··· STORED DATA ···

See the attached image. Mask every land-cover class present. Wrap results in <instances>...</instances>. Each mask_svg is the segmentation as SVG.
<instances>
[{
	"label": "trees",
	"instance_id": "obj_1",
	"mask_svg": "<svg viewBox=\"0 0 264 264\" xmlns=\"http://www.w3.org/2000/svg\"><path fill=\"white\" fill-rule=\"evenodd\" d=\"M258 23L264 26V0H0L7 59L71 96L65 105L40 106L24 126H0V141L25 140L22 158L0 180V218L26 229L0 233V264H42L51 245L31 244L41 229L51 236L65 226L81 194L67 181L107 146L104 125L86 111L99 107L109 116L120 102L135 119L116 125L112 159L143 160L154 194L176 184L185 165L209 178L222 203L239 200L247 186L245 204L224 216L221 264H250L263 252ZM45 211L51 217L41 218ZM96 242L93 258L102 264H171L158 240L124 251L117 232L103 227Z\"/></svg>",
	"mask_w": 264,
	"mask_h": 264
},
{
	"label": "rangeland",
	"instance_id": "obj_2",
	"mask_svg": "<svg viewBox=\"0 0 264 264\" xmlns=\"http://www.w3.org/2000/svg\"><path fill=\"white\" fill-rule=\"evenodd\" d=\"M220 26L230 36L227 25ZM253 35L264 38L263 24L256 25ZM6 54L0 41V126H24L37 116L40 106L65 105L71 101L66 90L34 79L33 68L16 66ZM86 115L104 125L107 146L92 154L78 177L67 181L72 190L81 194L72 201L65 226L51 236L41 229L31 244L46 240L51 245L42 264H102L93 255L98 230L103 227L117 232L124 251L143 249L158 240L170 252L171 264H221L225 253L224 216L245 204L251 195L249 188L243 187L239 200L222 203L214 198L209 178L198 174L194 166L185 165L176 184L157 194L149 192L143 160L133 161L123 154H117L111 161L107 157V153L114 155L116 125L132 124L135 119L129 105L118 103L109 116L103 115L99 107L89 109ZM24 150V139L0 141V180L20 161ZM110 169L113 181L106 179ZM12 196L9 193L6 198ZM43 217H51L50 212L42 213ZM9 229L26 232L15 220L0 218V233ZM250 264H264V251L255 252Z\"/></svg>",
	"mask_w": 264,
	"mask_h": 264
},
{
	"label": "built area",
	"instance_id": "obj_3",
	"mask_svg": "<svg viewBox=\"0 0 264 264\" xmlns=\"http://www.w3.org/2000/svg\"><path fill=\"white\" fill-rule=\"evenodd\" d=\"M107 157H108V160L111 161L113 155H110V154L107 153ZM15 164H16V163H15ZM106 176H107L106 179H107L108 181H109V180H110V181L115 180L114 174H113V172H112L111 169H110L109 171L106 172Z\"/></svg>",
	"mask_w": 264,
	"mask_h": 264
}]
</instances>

···

Filter the entries above, keeping every line that contains the string "label". Copy those lines in their original order.

	"label": "trees",
	"label": "rangeland",
	"label": "built area",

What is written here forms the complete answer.